EXERCISE: From the Board of Immigration Appeals decision, extract word for word the stretch from "Cite as 24 I&N" through "level of persecution.".

PROVIDED PASSAGE:
____________________

T-Z

24 I. & N. Dec. 163
CourtBoard of Immigration Appeals
DecidedJuly 1, 2007
DocketID 3564
StatusPublished
Cited by233 cases

This text of 24 I. & N. Dec. 163 (T-Z) is published on Counsel Stack Legal Research, covering Board of Immigration Appeals primary law. Counsel Stack provides free access to over 12 million legal documents including statutes, case law, regulations, and constitutions.

Bluebook
T-Z, 24 I. & N. Dec. 163 (bia 2007).

Opinion

Cite as 24 I&N Dec. 163 (BIA 2007) Interim Decision #3564

In re T-Z-, Respondent Decided May 9, 2007

U.S. Department of Justice Executive Office for Immigration Review Board of Immigration Appeals

(1) An abortion is forced by threats of harm when a reasonable person would objectively view the threats for refusing the abortion to be genuine, and the threatened harm, if carried out, would rise to the level of persecution.

(2) Nonphysical forms of harm, such as the deliberate imposition of severe economic disadvantage or the deprivation of liberty, food, housing, employment, or other essentials of life, may amount to persecution.

____________________

Dataset records:
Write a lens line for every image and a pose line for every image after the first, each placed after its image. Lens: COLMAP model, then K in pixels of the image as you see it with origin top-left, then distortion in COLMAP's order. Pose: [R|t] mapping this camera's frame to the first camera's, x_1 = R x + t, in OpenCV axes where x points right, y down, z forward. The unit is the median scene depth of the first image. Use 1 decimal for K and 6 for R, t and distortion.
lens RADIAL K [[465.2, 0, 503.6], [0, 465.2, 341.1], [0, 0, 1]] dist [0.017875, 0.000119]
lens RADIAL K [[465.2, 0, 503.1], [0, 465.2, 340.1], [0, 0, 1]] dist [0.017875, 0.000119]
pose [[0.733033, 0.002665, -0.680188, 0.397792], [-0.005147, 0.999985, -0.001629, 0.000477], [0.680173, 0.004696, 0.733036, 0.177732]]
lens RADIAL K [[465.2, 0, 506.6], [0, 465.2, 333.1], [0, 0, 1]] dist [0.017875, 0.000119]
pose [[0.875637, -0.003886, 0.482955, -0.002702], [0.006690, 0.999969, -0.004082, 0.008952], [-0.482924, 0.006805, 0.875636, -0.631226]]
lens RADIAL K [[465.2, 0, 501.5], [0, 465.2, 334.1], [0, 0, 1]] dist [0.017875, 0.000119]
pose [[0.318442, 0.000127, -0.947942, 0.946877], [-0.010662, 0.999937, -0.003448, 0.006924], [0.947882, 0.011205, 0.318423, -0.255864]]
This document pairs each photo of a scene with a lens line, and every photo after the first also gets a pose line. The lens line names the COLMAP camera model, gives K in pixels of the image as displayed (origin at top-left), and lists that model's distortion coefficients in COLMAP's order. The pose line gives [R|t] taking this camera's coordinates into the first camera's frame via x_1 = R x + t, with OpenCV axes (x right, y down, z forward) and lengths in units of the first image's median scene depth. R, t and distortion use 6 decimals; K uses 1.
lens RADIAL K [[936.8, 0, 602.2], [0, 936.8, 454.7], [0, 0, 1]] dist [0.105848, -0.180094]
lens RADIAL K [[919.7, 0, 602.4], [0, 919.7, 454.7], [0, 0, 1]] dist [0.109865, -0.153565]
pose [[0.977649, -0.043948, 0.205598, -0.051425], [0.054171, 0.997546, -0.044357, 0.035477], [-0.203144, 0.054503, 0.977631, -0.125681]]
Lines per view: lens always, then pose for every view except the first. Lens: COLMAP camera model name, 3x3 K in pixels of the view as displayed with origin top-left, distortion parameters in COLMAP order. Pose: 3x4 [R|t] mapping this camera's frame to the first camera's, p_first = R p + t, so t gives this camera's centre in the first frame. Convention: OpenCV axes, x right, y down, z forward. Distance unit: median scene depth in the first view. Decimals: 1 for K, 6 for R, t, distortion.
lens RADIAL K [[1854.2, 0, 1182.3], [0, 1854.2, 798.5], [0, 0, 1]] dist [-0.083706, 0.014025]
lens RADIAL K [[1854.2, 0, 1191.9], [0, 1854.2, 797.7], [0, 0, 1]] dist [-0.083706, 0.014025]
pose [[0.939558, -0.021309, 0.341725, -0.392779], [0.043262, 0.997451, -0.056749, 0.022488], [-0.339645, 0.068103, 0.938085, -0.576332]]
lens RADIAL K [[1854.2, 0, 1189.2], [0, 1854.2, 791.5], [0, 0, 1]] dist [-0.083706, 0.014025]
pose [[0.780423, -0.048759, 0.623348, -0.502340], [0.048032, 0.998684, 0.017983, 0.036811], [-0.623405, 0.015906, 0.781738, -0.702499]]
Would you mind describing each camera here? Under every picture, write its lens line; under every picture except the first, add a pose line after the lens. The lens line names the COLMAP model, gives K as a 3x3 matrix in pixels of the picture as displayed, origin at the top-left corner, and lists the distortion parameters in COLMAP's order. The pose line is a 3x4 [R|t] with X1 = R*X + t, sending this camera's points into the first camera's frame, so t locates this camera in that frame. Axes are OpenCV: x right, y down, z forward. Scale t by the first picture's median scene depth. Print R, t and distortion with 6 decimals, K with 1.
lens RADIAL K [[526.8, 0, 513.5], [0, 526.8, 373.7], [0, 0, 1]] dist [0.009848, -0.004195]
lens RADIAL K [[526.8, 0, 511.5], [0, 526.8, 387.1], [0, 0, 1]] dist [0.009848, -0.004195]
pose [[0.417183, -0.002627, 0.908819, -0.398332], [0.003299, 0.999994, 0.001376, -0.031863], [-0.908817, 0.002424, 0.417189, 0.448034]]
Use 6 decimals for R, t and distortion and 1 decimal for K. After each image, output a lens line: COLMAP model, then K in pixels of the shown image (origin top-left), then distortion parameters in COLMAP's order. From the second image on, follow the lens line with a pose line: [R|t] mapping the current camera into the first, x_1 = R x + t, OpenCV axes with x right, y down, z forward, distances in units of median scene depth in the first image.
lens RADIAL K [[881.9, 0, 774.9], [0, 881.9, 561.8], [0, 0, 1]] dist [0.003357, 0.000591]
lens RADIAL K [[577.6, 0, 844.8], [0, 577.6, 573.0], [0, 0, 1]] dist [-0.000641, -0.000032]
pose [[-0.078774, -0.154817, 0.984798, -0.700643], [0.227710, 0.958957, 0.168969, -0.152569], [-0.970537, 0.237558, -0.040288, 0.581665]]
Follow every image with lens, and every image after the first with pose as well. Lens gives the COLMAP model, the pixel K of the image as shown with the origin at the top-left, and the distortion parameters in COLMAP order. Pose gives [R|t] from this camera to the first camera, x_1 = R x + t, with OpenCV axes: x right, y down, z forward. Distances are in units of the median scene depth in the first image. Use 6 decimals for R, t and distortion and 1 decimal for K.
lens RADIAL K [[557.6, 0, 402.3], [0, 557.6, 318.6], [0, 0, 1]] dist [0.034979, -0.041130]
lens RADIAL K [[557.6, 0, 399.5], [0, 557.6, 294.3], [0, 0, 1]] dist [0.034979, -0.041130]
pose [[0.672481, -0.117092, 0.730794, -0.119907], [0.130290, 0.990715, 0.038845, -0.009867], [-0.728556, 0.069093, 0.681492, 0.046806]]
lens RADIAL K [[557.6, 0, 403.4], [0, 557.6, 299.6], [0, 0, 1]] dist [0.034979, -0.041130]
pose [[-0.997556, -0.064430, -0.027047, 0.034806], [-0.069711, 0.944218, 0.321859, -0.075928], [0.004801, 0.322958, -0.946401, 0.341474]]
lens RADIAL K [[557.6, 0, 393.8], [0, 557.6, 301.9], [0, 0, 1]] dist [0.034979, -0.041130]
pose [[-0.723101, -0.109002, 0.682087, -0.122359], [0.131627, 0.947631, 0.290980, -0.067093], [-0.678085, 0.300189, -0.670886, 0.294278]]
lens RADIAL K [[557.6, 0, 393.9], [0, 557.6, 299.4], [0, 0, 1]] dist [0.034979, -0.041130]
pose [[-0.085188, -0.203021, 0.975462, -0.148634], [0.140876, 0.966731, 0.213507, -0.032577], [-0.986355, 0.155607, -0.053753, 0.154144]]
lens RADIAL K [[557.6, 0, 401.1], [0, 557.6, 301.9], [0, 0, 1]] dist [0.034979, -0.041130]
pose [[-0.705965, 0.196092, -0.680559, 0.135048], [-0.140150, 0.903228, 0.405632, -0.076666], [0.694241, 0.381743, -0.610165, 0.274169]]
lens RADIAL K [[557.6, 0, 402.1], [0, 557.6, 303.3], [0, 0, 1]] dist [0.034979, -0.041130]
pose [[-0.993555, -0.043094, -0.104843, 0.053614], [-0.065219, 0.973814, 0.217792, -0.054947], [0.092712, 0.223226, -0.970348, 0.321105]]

____________________

OUTPUT OF THE TASK:
Cite as 24 I&N Dec. 163 (BIA 2007) Interim Decision #3564

In re T-Z-, Respondent Decided May 9, 2007

U.S. Department of Justice Executive Office for Immigration Review Board of Immigration Appeals

(1) An abortion is forced by threats of harm when a reasonable person would objectively view the threats for refusing the abortion to be genuine, and the threatened harm, if carried out, would rise to the level of persecution.